Segment Start: Entries supplied

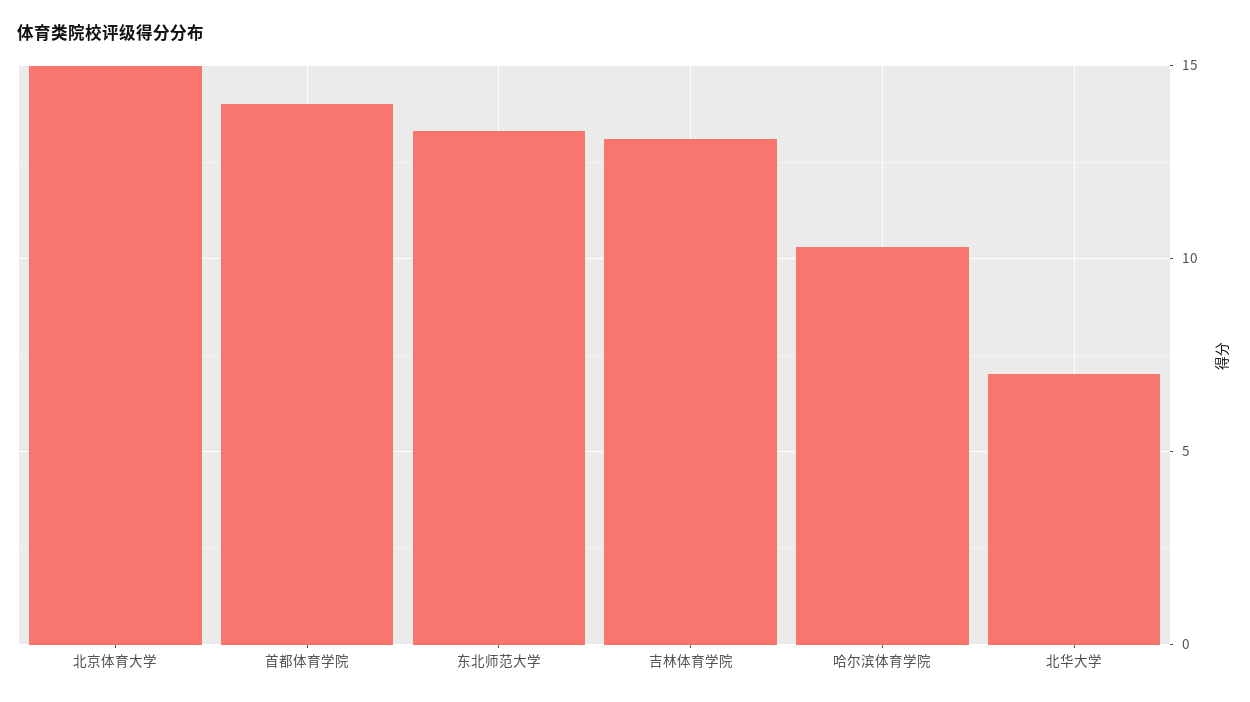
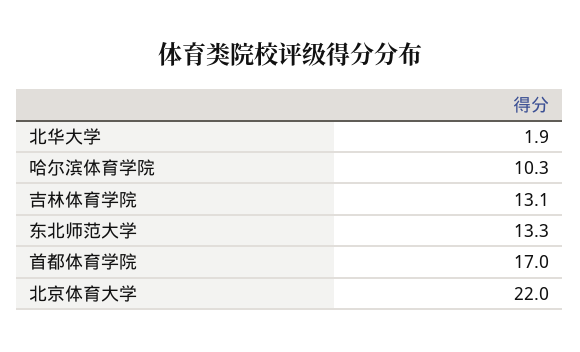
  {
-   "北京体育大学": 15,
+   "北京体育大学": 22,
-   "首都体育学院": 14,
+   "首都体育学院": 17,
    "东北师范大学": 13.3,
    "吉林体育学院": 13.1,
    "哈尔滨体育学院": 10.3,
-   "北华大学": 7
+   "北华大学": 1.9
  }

Segment End: Entries supplied
Segment Start: Entries supplied

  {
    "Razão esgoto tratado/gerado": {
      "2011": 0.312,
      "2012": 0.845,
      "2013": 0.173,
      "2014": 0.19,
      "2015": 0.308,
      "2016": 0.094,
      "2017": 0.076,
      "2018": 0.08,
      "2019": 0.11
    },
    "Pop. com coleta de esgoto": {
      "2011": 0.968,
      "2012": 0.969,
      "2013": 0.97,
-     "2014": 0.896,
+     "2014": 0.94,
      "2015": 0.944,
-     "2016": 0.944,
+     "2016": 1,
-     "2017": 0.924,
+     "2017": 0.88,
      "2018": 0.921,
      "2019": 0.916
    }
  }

Segment End: Entries supplied

To do — Please return every line from the material above where the string "esgoto" occurs.

Response box —
    "Razão esgoto tratado/gerado": {
    "Pop. com coleta de esgoto": {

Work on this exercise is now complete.